Solo una cosa ti è chiesta, come del resto è chiesta a ogni cristiano. Che la tua
preghiera, ossia il tuo stretto, forte, legame con Dio non venga meno.
Se tutto ciò che facciamo e siamo lo facciamo e siamo perché siamo orientati dove è
il nostro tesoro, ossia il Cielo, allora il nostro pensiero deve sempre rivolgersi a quel
luogo.
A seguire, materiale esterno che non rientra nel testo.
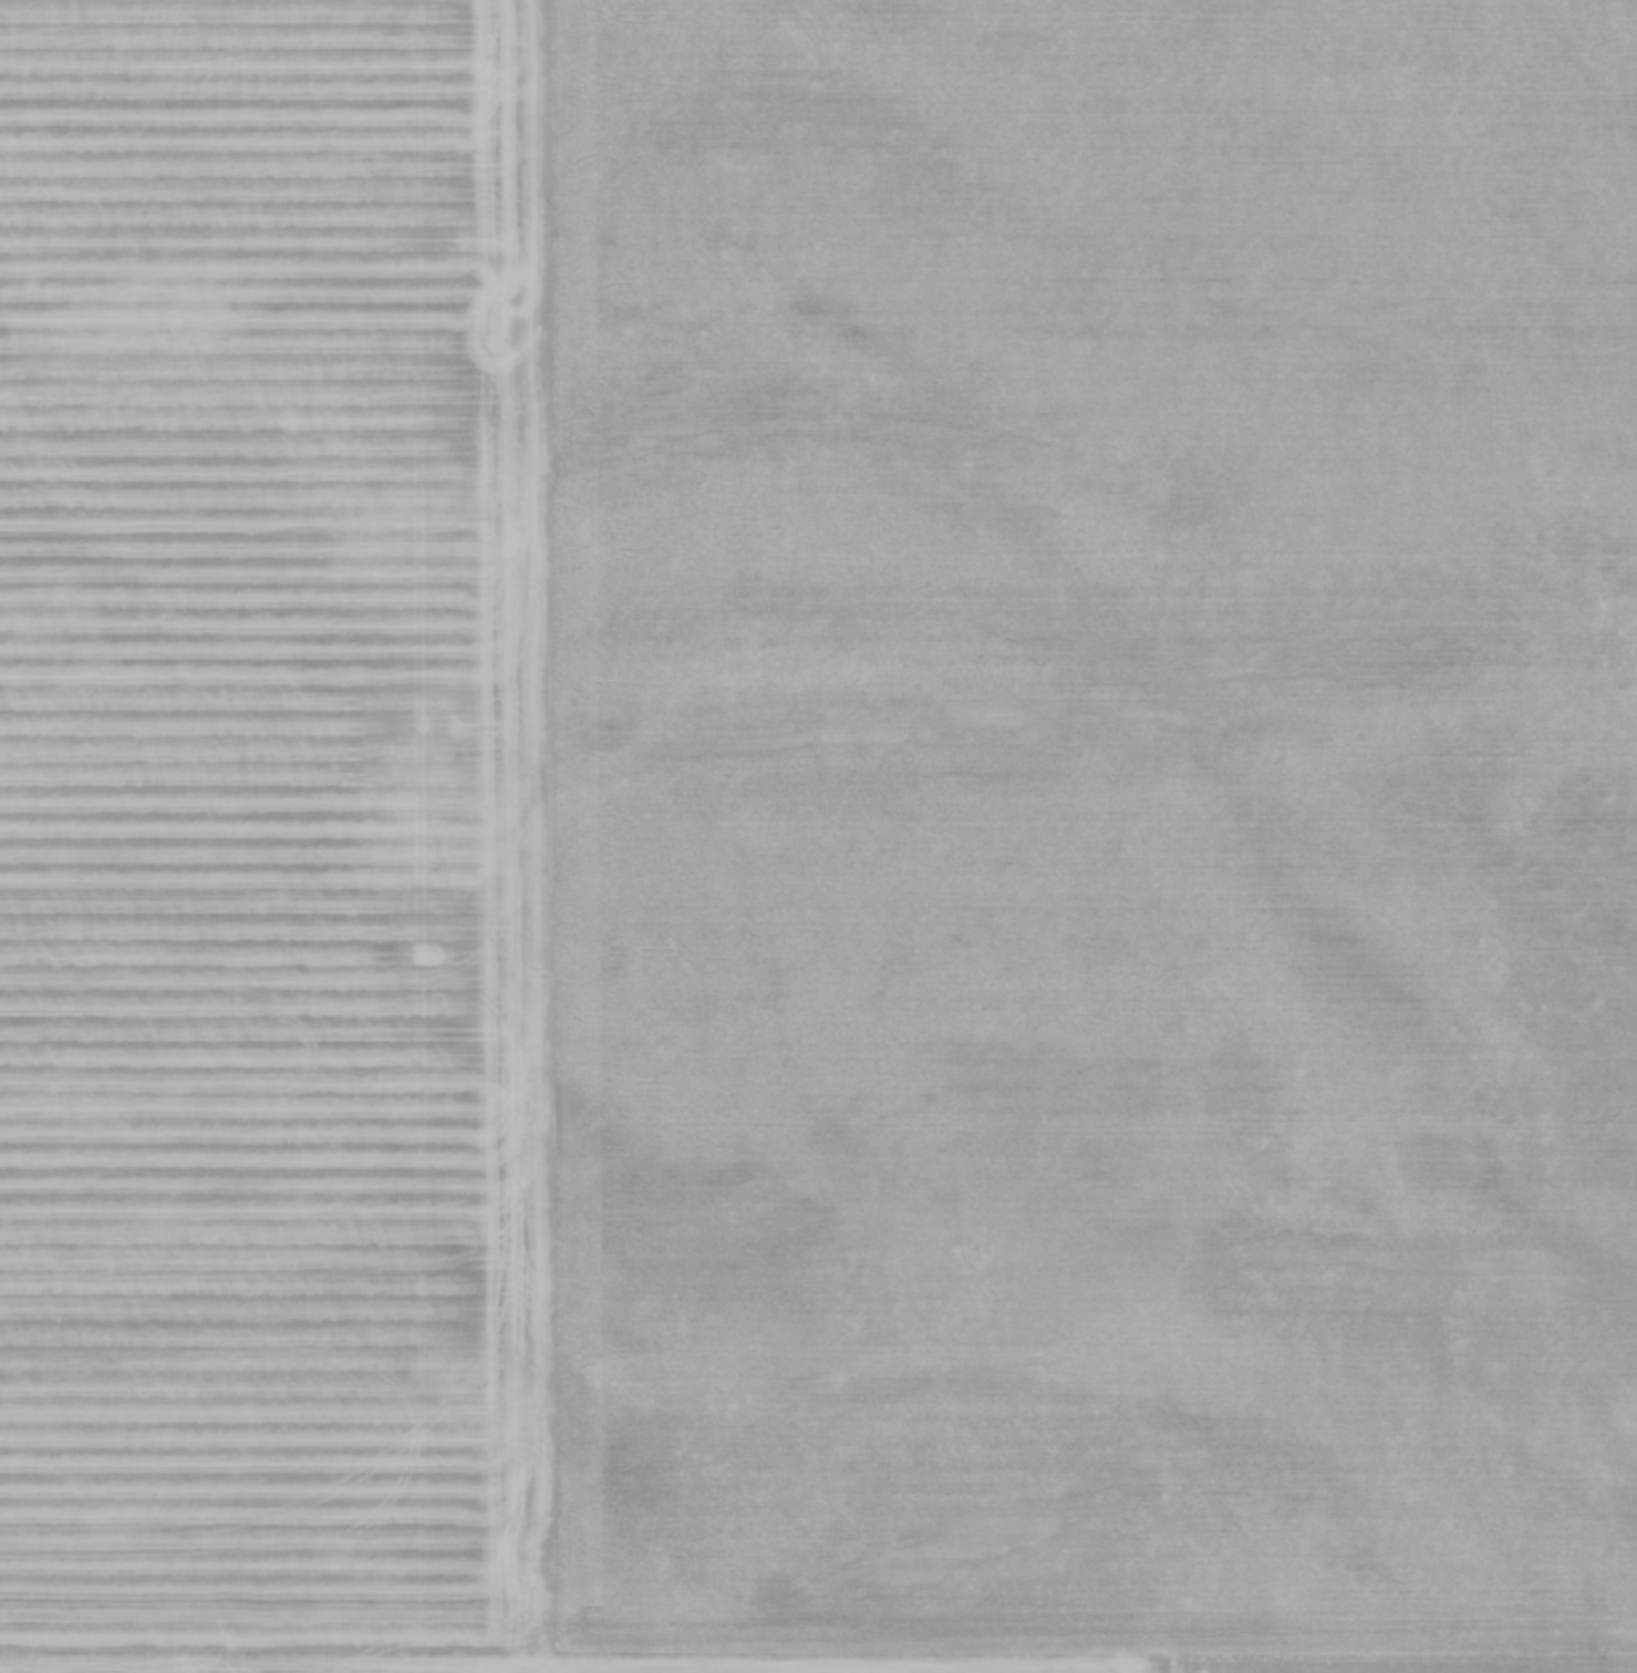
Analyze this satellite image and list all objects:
crop: (818, 836)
Solo così sperimenteremo anche durante la vita la felicità di sapere che ci
avviciniamo alla meta che ci preme, all’Amore che ci preme e che nella preghiera si
fa già sentire o quando non si facesse sentire – perché nella preghiera sono permessi
anche ai santi i momenti di aridità, di apparente assenza di Dio – il desiderio ci farà
sperimentare il possesso dell’Amore che solo nella preghiera possiamo e dobbiamo
incontrare e che, unica, sostiene a lungo andare, ciò che siamo e compiamo.
Caro Antonio, si può anche diventare preti ma se non si prega c’è il rischio di
rimanere dei funzionari del sacro che hanno perso la strada, l’orientamento verso
l’eternità e quindi degli infelici, preda di loro stessi, dei loro pensieri, delle loro
azioni che man mano ci si allontana da Dio rischiano di perdere di senso e anziché
dare felicità provocano amarezza, aridità frustrazione.
A te, dunque, agli altri seminaristi, a tutti i sacerdoti, religiose, consacrati, fedeli qui
presenti auguro di non venir mai meno alla preghiera assidua, quotidiana, che
accompagni il tuo e vostro respiro giornaliero e nello stesso tempo spero che
ciascuno di noi sappia trovare periodi di tempo, anche lungo, da dedicare ad essa
affinché la nostra via verso l’eternità, la via della santità sia sempre bella, luminosa,
coinvolgente altri fratelli e sorelle, nostri compagni di strada, verso la pienezza della
vita.
Che tutti i santi e Maria santissima, Regina di tutti i santi, intercedano per noi e
soprattutto per te, carissimo Antonio, affinché il Signore porti a compimento l’opera
che con la chiamata battesimale e particolare rivolta a ciascuno di noi ha voluto
iniziare per la felicità nostra e del mondo intero. Amen.